DOCUMENT TEXT ->
BEGIN

Lest we forget ...


During World War 2 most of the Rover Crew were called up as far as we know 3 were killed during the war ... (and some of this information is speculation) these were …


L/Cpl Alexander Ferguson (21) 7 Battalion Royal Warwickshire Regiment who died 19/06/40 he is buried in Gent City Cemetery his parents were from Cowdenbeath … his name is recorded on the Cowdenbeath war memorial

The evacuation of the British Expedition Force from the beaches took place 26 May – 6 June 1940 they took part in the action at Dunkirk by holding the enemy back on the Comines Canal, the Escaut Canal and at Wormhoudt


Sgt Findlay Buchan RAFVR (19) served as a pilot under training he died 18/12/42 he is buried in Gwelo Cemetery Zimbabwe his parents were from Cowdenbeath … his name is recorded on the Cowdenbeath war memorial

Whist its speculation being a pilot in training its possible he was killed during training accident

On the outbreak of war in September 1939, the Government of Southern Rhodesia made an offer to the British Air Ministry to run a flying school and train personnel The Rhodesian Air Training Group operating 1940–1945, was set up as part of the overall Commonwealth Air Training Plan. Beginning with the establishment of three units at Salisbury, Bulawayo and Gwelo, each consisting of a preliminary and an advanced training school.


Sgt David McLean RAFVR (27) was a Flight Engineer on Lancaster Bombers of 106 Squadron based at Metheringham he died 21/01/44 is buried in Hannover Cemetery his parents were from Lochgelly … his name is recorded on the Lochgelly war memorial

David's parents were David McLean and Christina Lumsden and David (Jnr) was born in 1916. The family lived at 68 Well Road, Lochgelly. On the day of his death (2nd January 1944) aged 27 years David was part of a seven man crew in the Lancaster bomber JB642 from the106 Squadron. It had taken off at 02.00 hrs from Methingham on route to Berlin. It was one of two Lancaster’s the Squadron lost that night. David's plane crashed at Hoya some 14km SSW of Verden . Only one member of the crew survived and he would be a POW for the rest of the war.

END

GIVEN DATA ->
BEGIN

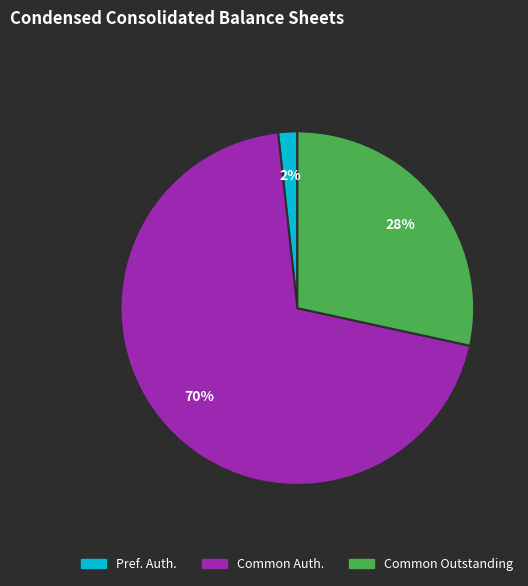

To the nearest percent, what is the difference between the largest and smallest slice percentages?

68%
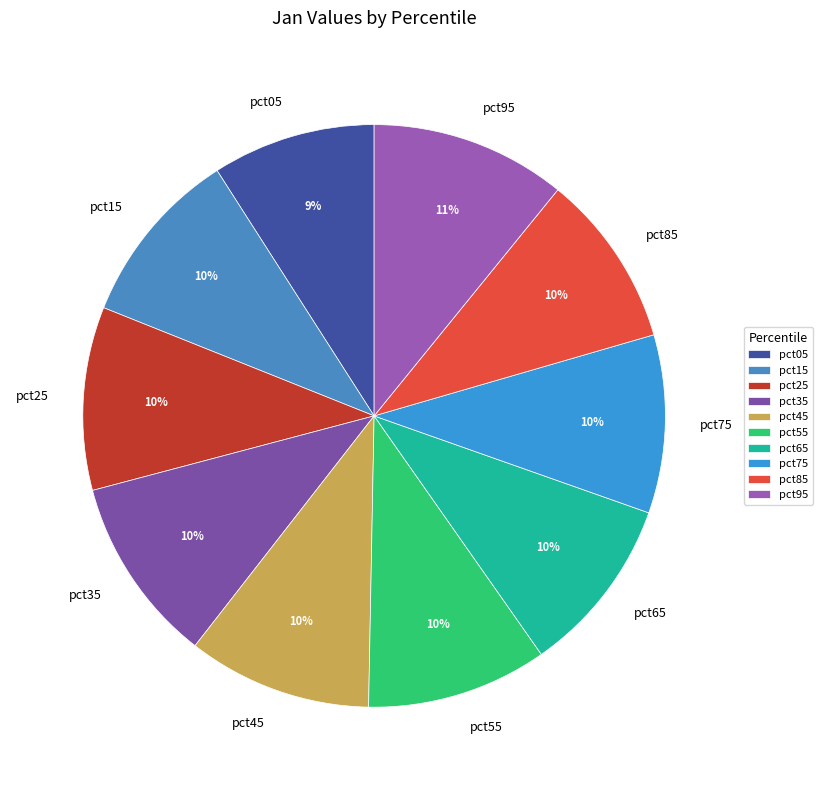

Is pct45 the majority of the pie?

No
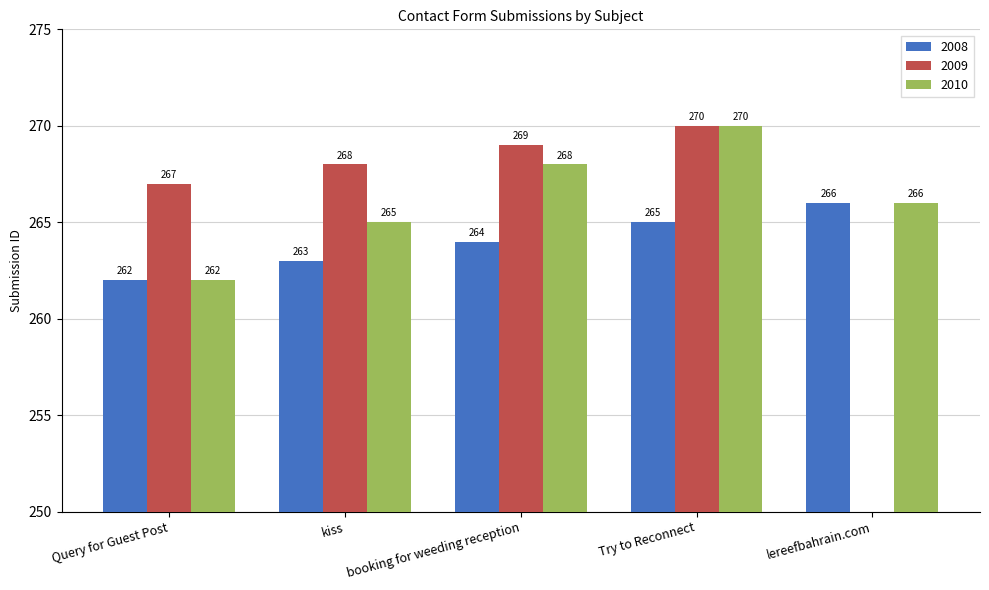

How many bars are there in each group?

3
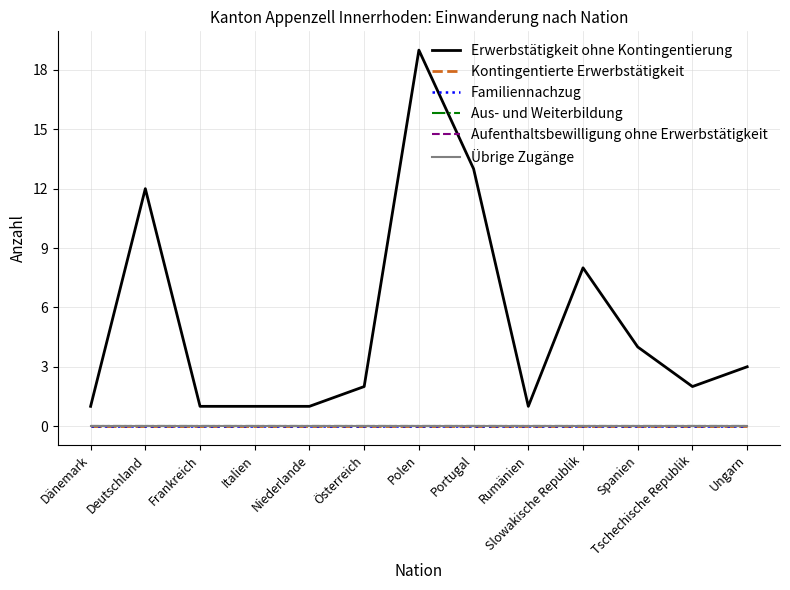

Reading left to right, transcribe all the data shown in this chart.

Erwerbstätigkeit ohne Kontingentierung: 1	12	1	1	1	2	19	13	1	8	4	2	3
Kontingentierte Erwerbstätigkeit: 0	0	0	0	0	0	0	0	0	0	0	0	0
Familiennachzug: 0	0	0	0	0	0	0	0	0	0	0	0	0
Aus- und Weiterbildung: 0	0	0	0	0	0	0	0	0	0	0	0	0
Aufenthaltsbewilligung ohne Erwerbstätigkeit: 0	0	0	0	0	0	0	0	0	0	0	0	0
Übrige Zugänge: 0	0	0	0	0	0	0	0	0	0	0	0	0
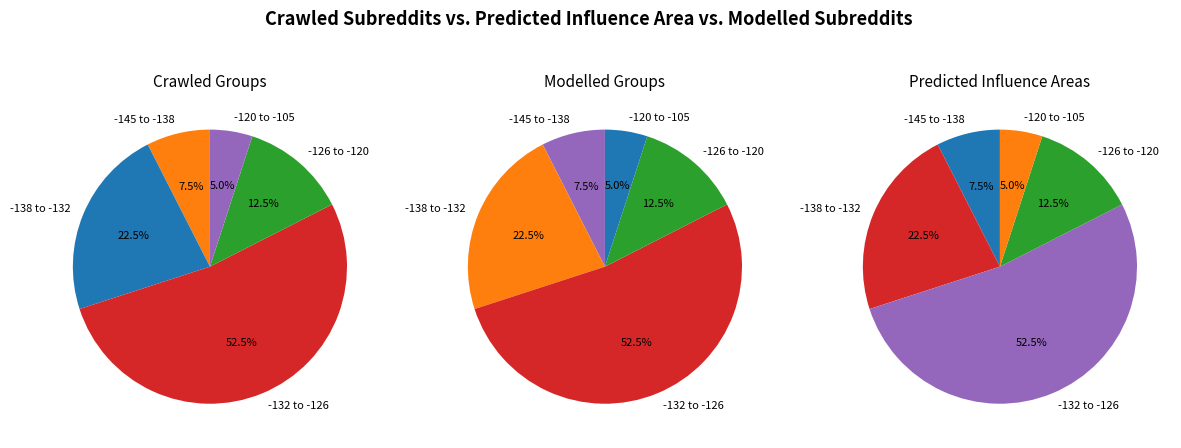

Which series changed the most between 0 and 3?

Modelled Groups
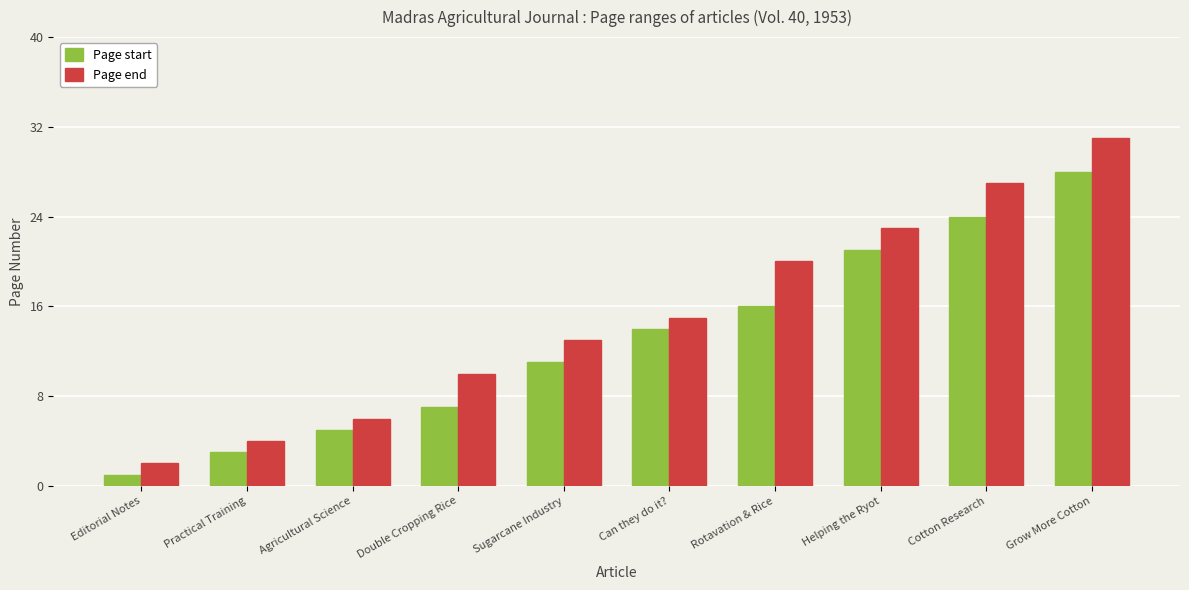

Is the value of Page end at Agricultural Science greater than the value of Page start at Rotavation & Rice?

No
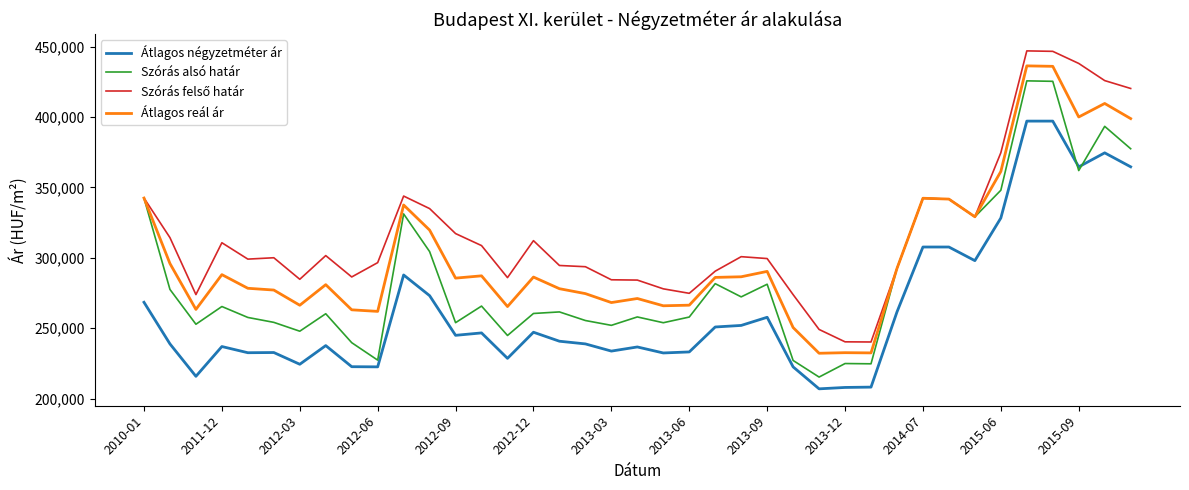

What is the minimum value for Átlagos reál ár?

232186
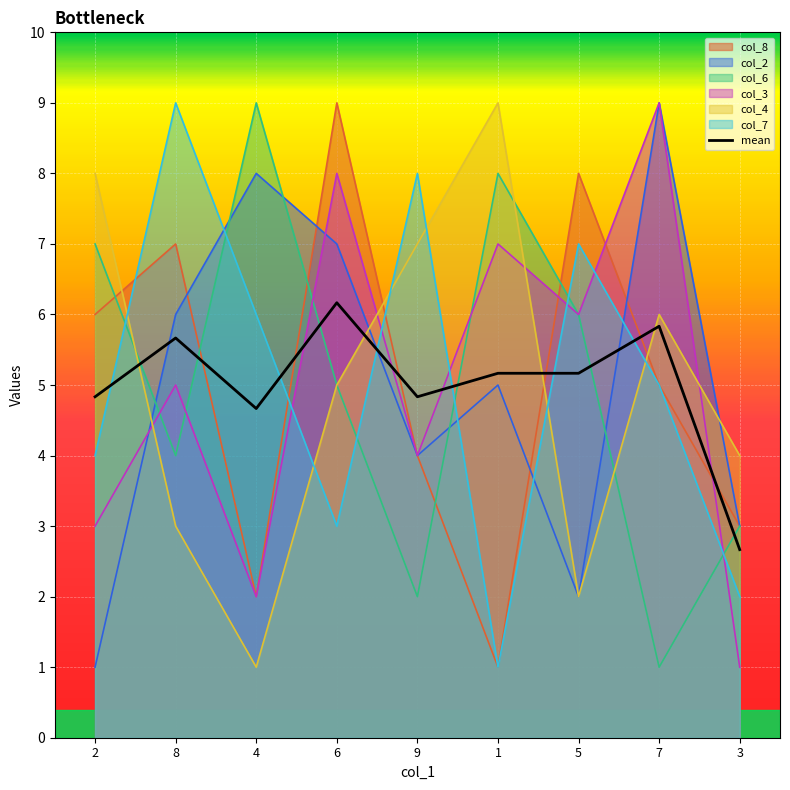

Is the value of col_3 at 1 greater than the value of col_2 at 7?

No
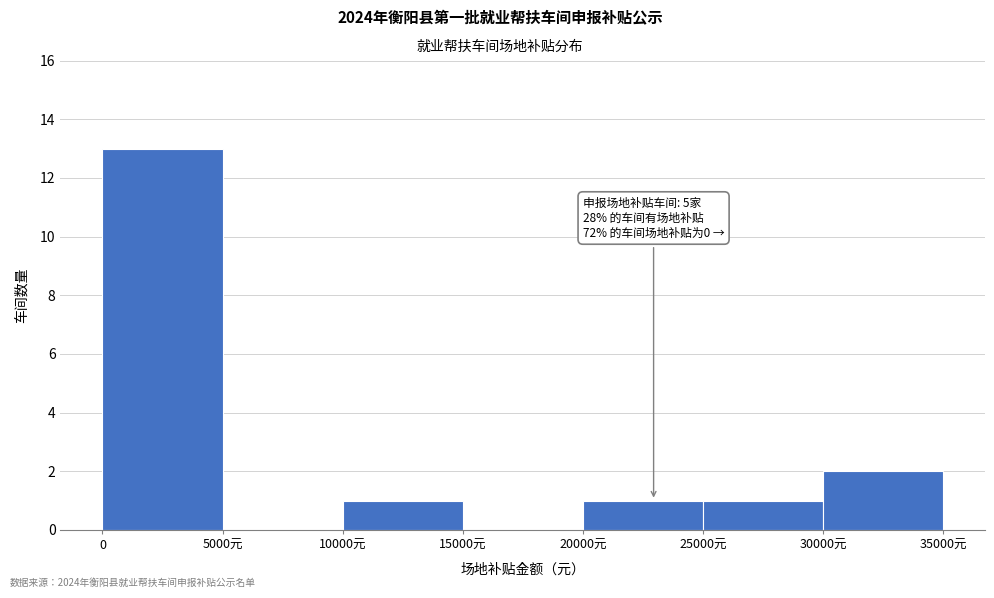

Reading left to right, list all the values displayed in this chart.

0=13	5000元=0	10000元=1	15000元=0	20000元=1	25000元=1	30000元=2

END

COMPLETE THE FOLLOWING ->
1: Please retype the Rover Crew memorial word for word, from "Sgt Findlay Buchan" down to "advanced training school.".
2: Shorten the paragraph of the Rover Crew memorial that begins "On the outbreak of war in September 1939," keeping its main facts.
3: According to the Rover Crew memorial, in which cemetery is L/Cpl Alexander Ferguson buried?

LIST OF SOLUTIONS ->
1:
Sgt Findlay Buchan RAFVR (19) served as a pilot under training he died 18/12/42 he is buried in Gwelo Cemetery Zimbabwe his parents were from Cowdenbeath … his name is recorded on the Cowdenbeath war memorial

Whist its speculation being a pilot in training its possible he was killed during training accident

On the outbreak of war in September 1939, the Government of Southern Rhodesia made an offer to the British Air Ministry to run a flying school and train personnel The Rhodesian Air Training Group operating 1940–1945, was set up as part of the overall Commonwealth Air Training Plan. Beginning with the establishment of three units at Salisbury, Bulawayo and Gwelo, each consisting of a preliminary and an advanced training school.

2: When war began in September 1939, the Government of Southern Rhodesia offered to run a flying school and train personnel for the British Air Ministry. The result was the Rhodesian Air Training Group (1940–1945), part of the Commonwealth Air Training Plan. It started with three units, at Salisbury, Bulawayo and Gwelo, each having a preliminary and an advanced training school.

3: Gent City Cemetery.